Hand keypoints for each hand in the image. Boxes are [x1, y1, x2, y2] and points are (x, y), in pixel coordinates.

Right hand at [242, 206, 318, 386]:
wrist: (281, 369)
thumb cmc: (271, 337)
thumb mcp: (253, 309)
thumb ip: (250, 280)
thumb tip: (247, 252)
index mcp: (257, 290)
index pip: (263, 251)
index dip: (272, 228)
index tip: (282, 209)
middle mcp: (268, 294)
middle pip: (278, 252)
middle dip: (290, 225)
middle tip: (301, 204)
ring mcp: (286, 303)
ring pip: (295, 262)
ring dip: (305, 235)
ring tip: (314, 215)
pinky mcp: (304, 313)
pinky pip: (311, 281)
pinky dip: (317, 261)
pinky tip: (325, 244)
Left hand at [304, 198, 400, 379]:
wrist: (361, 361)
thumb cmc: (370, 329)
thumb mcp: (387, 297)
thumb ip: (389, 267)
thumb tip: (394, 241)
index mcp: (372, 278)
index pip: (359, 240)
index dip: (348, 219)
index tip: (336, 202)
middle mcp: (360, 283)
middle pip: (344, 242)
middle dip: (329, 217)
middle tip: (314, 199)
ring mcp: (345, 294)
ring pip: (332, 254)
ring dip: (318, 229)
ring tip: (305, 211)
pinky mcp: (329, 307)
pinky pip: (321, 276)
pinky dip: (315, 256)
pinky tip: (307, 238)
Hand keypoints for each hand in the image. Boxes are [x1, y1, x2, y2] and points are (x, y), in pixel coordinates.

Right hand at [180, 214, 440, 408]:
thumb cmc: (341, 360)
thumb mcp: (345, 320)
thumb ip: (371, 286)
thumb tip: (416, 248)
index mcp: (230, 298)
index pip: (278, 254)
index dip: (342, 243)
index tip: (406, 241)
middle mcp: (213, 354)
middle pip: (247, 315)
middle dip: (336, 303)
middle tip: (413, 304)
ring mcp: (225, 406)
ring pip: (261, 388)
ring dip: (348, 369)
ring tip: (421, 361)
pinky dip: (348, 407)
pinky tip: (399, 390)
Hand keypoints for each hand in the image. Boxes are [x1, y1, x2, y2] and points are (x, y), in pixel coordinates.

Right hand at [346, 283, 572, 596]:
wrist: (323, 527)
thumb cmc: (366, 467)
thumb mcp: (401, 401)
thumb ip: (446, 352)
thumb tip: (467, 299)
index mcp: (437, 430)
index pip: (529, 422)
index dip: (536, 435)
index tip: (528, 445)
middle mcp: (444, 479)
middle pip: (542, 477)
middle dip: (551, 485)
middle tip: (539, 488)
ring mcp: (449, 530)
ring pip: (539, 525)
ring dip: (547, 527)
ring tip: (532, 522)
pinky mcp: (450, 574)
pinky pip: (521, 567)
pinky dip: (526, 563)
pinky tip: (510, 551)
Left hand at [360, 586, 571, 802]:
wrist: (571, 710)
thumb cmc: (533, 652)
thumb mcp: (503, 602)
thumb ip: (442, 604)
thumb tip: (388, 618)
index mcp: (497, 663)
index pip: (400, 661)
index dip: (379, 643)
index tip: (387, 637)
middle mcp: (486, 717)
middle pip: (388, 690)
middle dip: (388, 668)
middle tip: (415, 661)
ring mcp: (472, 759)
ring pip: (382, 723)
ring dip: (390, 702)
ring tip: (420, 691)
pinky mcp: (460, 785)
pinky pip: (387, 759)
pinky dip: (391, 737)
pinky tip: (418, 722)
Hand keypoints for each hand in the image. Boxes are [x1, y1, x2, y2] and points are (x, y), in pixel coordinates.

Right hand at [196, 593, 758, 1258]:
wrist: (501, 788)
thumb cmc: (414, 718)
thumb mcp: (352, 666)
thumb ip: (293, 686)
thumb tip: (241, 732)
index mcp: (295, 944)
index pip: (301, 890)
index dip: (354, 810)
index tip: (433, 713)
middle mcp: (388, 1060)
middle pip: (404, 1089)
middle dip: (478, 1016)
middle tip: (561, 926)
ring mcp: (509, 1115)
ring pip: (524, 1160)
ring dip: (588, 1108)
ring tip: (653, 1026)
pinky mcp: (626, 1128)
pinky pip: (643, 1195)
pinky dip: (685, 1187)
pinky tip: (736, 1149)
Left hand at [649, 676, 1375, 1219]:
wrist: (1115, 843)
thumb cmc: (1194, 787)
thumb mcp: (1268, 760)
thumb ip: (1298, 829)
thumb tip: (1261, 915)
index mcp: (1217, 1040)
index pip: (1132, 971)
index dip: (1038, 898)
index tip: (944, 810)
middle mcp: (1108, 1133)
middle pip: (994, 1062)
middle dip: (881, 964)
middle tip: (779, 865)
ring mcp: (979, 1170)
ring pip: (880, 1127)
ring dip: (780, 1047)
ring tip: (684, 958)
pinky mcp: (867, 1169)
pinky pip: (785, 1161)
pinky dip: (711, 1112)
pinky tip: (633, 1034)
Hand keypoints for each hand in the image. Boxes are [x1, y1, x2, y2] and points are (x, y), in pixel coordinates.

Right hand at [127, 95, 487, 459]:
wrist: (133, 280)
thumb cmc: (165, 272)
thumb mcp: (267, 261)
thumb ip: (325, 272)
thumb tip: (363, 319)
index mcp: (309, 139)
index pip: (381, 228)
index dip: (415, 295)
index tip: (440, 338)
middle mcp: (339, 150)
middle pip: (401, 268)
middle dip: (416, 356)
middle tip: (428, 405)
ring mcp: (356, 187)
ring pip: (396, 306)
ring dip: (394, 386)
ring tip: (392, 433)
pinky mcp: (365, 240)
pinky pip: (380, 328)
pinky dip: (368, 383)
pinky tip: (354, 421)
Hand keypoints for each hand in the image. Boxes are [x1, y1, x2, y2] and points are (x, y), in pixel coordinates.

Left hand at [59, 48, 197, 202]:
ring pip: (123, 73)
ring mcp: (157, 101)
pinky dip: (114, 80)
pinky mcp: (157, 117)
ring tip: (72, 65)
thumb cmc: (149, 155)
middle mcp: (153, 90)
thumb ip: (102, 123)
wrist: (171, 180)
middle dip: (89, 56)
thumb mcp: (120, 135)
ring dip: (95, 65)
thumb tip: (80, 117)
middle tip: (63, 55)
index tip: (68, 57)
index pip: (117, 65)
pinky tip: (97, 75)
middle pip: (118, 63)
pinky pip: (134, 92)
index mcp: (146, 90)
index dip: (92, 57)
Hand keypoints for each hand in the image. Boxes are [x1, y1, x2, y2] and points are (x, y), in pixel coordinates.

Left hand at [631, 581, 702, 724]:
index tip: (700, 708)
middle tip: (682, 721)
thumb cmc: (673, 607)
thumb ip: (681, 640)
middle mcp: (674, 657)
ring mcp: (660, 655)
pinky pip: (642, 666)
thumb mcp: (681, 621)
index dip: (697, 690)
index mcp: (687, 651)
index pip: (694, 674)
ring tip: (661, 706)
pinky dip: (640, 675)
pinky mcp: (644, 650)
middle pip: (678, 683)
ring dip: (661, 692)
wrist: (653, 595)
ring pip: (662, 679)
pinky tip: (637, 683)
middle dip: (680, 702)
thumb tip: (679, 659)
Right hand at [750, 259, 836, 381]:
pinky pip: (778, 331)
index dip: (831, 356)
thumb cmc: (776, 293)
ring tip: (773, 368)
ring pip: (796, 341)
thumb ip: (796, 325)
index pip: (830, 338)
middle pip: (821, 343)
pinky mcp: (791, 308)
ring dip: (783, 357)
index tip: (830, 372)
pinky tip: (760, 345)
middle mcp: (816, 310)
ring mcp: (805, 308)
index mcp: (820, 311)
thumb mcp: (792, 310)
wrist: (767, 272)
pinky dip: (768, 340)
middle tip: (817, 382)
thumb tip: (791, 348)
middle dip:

******

## What is required
Which lines above run from the one containing "ring mcp: (157, 101)" down to the one containing "middle pip: (118, 63)"? Repeat exactly those, both ends included, and nothing else.

## Task response
ring mcp: (157, 101)
pinky dip: (114, 80)
pinky mcp: (157, 117)
ring tip: (72, 65)
thumb cmc: (149, 155)
middle mcp: (153, 90)
thumb ip: (102, 123)
wrist: (171, 180)
middle dip: (89, 56)
thumb mcp: (120, 135)
ring dip: (95, 65)
thumb tip: (80, 117)
middle tip: (63, 55)
index tip: (68, 57)
index pip: (117, 65)
pinky tip: (97, 75)
middle pip: (118, 63)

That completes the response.